Os discursos enlatados em expressões do tipo “quando faço compras, pago a vista” – de modo a evitar – “os juros extorsivos embutidos no produto”, são muito comuns entre indivíduos que ocupam uma situação privilegiada na sociedade, que é a de ter acesso ao consumo sem os limites de um salário restritivo. A grande maioria do povo trabalhador, diga-se de passo, os colaboradores imediatos na construção da riqueza do país, em geral não tem condições de fazerem compras à vista. O único recurso é fazê-lo a prazo. Tal comportamento deve entrar no campo da racionalidade econômica ou naquele do “apelo ao consumo” que o próprio modelo capitalista embute na sua propaganda?

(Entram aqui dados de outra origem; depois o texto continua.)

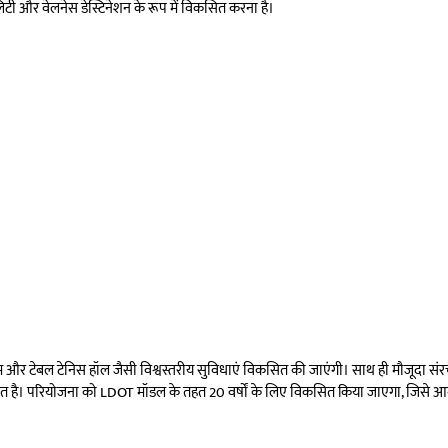
लिटी और वेलनेस डेस्टिनेशन के रूप में विकसित करना है।
र्ड रूम और टेबल टेनिस हॉल जैसी विश्वस्तरीय सुविधाएं विकसित की जाएंगी। साथ ही मौजूदा स
त है। परियोजना को LDOT मॉडल के तहत 20 वर्षों के लिए विकसित किया जाएगा, जिसे आगे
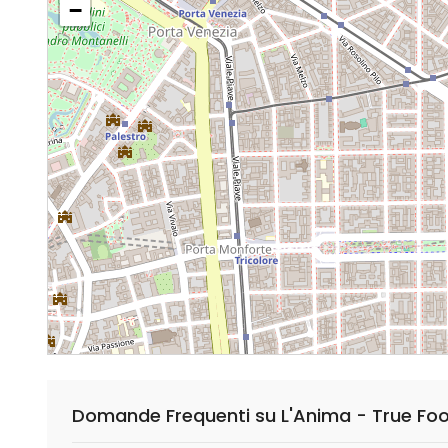
−
Domande Frequenti su L'Anima - True Foo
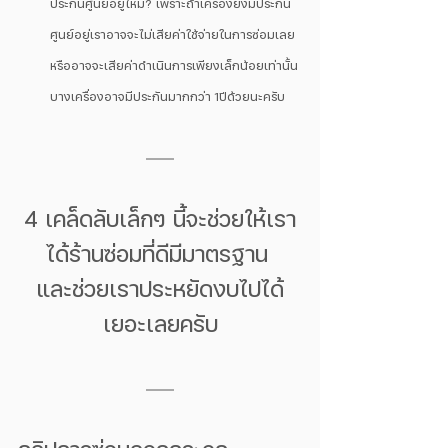
ประกันศูนย์อยู่ไหม? เพราะถ้าเครื่องยังมีประกัน
ศูนย์อยู่เราอาจจะไม่เสียค่าใช้จ่ายในการซ่อมเลย
หรืออาจจะเสียค่าดำเนินการเพียงเล็กน้อยเท่านั้น 
บางเครื่องอาจมีประกันมากกว่า 1ปีด้วยนะครับ
4 เคล็ดลับเล็กๆ นี้จะช่วยให้เรา
ได้ร้านซ่อมที่ดีมีมาตรฐาน 
และช่วยเราประหยัดงบไปได้
เยอะเลยครับ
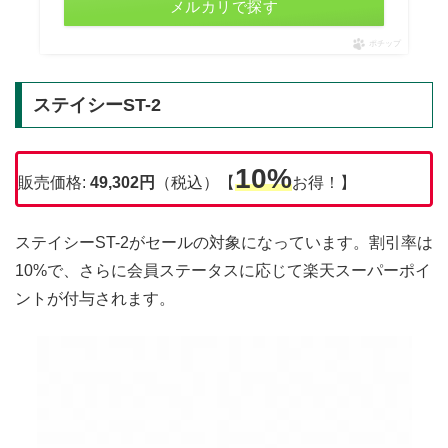
メルカリで探す
ポチップ
ステイシーST-2
10%
販売価格:
49,302円
（税込）【
お得！】
ステイシーST-2がセールの対象になっています。割引率は
10%で、さらに会員ステータスに応じて楽天スーパーポイ
ントが付与されます。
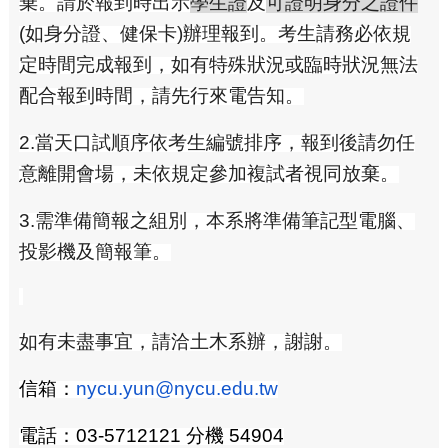
棄。請於報到時出示
學生證
及
可證明身分之證件
(如身分證、健保卡)辦理報到。考生請務必依規
定時間完成報到，如有特殊狀況或臨時狀況無法
配合報到時間，請先行來電告知。
2.
當天口試順序依考生編號排序，報到後請勿任
意離開會場，未依規定參加複試者視同放棄。
3.
需準備簡報之組別，本系將準備筆記型電腦、
投影機及簡報筆。
如有未盡事宜，請洽土木系辦，謝謝。
信箱：
nycu.yun@nycu.edu.tw
電話：03-5712121 分機 54904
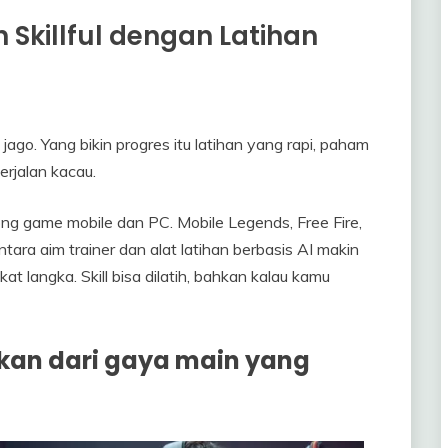
h Skillful dengan Latihan
 jago. Yang bikin progres itu latihan yang rapi, paham
erjalan kacau.
ng game mobile dan PC. Mobile Legends, Free Fire,
ara aim trainer dan alat latihan berbasis AI makin
at langka. Skill bisa dilatih, bahkan kalau kamu
ukan dari gaya main yang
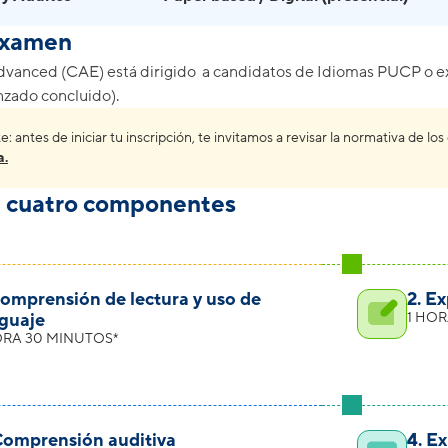
examen
vanced (CAE) está dirigido a candidatos de Idiomas PUCP o ext
zado concluido).
: antes de iniciar tu inscripción, te invitamos a revisar la normativa de
a.
 cuatro componentes
Comprensión de lectura y uso de
2. E
guaje
1 HO
ORA 30 MINUTOS*
Comprensión auditiva
4. E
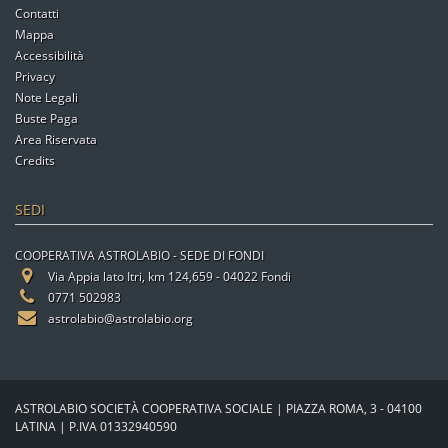
Contatti
Mappa
Accessibilità
Privacy
Note Legali
Buste Paga
Area Riservata
Credits
SEDI
COOPERATIVA ASTROLABIO - SEDE DI FONDI
Via Appia lato Itri, km 124,659 - 04022 Fondi
0771 502983
astrolabio@astrolabio.org
ASTROLABIO SOCIETÀ COOPERATIVA SOCIALE | PIAZZA ROMA, 3 - 04100
LATINA | P.IVA 01332940590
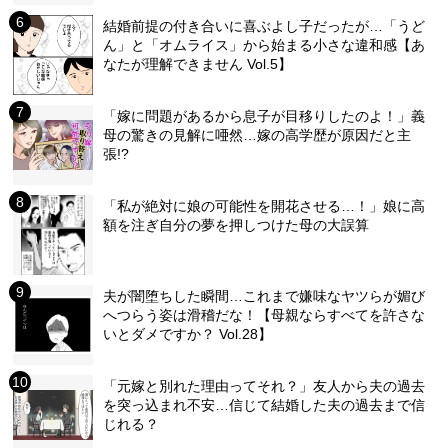
結婚前提の付き合いに喜ぶよし子だったが…「うど
ん」と「オムライス」から始まる小さな違和感【あ
なたが理解できません Vol.5】
「嫁に問題があるから息子が目移りしたのよ！」義
母の驚きの見解に唖然…嫁の高学歴が原因だと主
張!?
「私が絶対に娘の可能性を開花させる…！」娘に高
額を注ぎ自分の夢を押しつけた母の大誤算
夫が闇堕ちした瞬間…これまで嫌味なヤツらが媚び
へつらう姿は滑稽だな！【母親ならすべてを許さな
いとダメですか？ Vol.28】
「元嫁と別れた理由ってそれ？」友人から夫の過去
を突っ込まれ不安…信じて結婚した夫の過去まで信
じれる？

Não obstante, a situação relatada configura alguns dados interessantes. Consultorias que atuam na área econômica, afirmam que a inadimplência neste ano não será muito significativa, estimada em torno de 8%. Tal constatação revela a nova estratégia dos consumidores das classes mais próximas da base da pirâmide social, que está assentada numa visão melhor dos apelos ao consumismo desenfreado. Tal comportamento é resultado dos primeiros intentos na aquisição de bens durante a época de créditos fartos, que levou muitos trabalhadores a se endividarem além de sua capacidade de pagamento. Hoje, esses mesmos indivíduos, depois do imenso sacrifício realizado para entrar no mercado de consumo, podem avaliar o que fazer com o único patrimônio que possuem: seu salário. Não há nenhuma razão para culpá-los por isso. Ao contrário, devemos comemorar a entrada desses setores da sociedade a uma vida exposta apenas nas propagandas, tão aneladas durante décadas de privações, e hoje realizadas.

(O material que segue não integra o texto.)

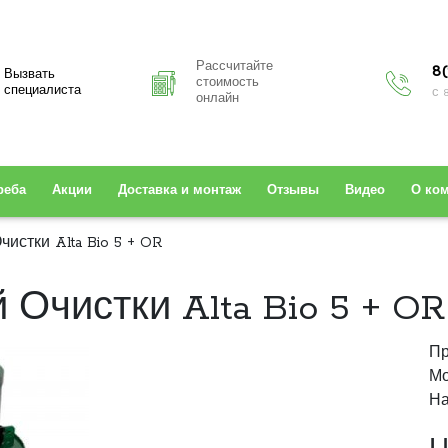
Рассчитайте
8(
Вызвать
стоимость
специалиста
с 
онлайн
реба
Акции
Доставка и монтаж
Отзывы
Видео
О ко
истки Alta Bio 5 + OR
Очистки Alta Bio 5 + OR
Пр
Мо
На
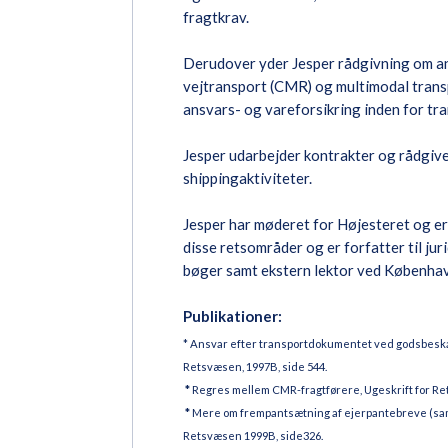
fragtkrav.
Derudover yder Jesper rådgivning om an
vejtransport (CMR) og multimodal transp
ansvars- og vareforsikring inden for tr
Jesper udarbejder kontrakter og rådgive
shippingaktiviteter.
Jesper har møderet for Højesteret og er
disse retsområder og er forfatter til juri
bøger samt ekstern lektor ved København
Publikationer:
* Ansvar efter transportdokumentet ved godsbeskad
Retsvæsen, 1997B, side 544.
*
Regres mellem CMR-fragtførere, Ugeskrift for Ret
*
Mere om frempantsætning af ejerpantebreve (sam
Retsvæsen 1999B, side326.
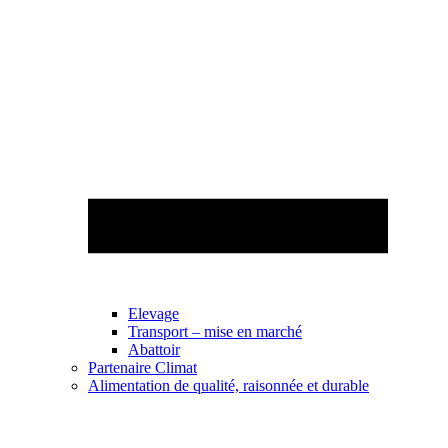
Elevage
Transport – mise en marché
Abattoir
Partenaire Climat
Alimentation de qualité, raisonnée et durable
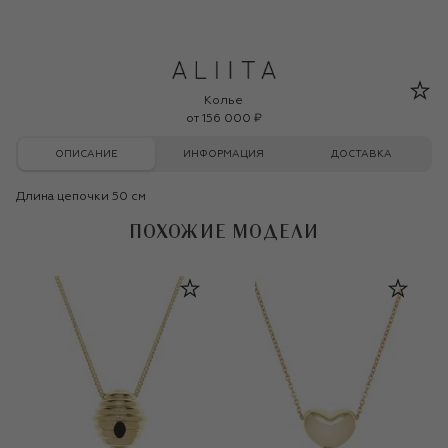
ALIITA
Колье
от
156 000 ₽
ОПИСАНИЕ
ИНФОРМАЦИЯ
ДОСТАВКА
Длина цепочки 50 см
ПОХОЖИЕ МОДЕЛИ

Ficar atentos a esses contratempos significa estar comprometidos com a mobilidade social dos mais humildes, que são os principais penalizados pelos surtos inflacionários. Deve ficar claro que esse não é o caso das classes médias de renda alta, que têm o privilégio de fazerem aplicações financeiras que dão cobertura sobre a inflação. Tal é a razão porque o Estado tem a obrigação de garantir os direitos mínimos à população, politizando a mesma para que possa ser artífice de suas próprias reivindicações, sem medo de que seus argumentos sejam desqualificados pelos chamados eleitores instruídos. Quando isso acontecer, os discursos preconceituosos daqueles que se sentem ameaçados nos seus privilégios classistas, serão substituídos pela conquista definitiva da verdadeira democracia, tantos anos em fase de acumulação nas entranhas do povo.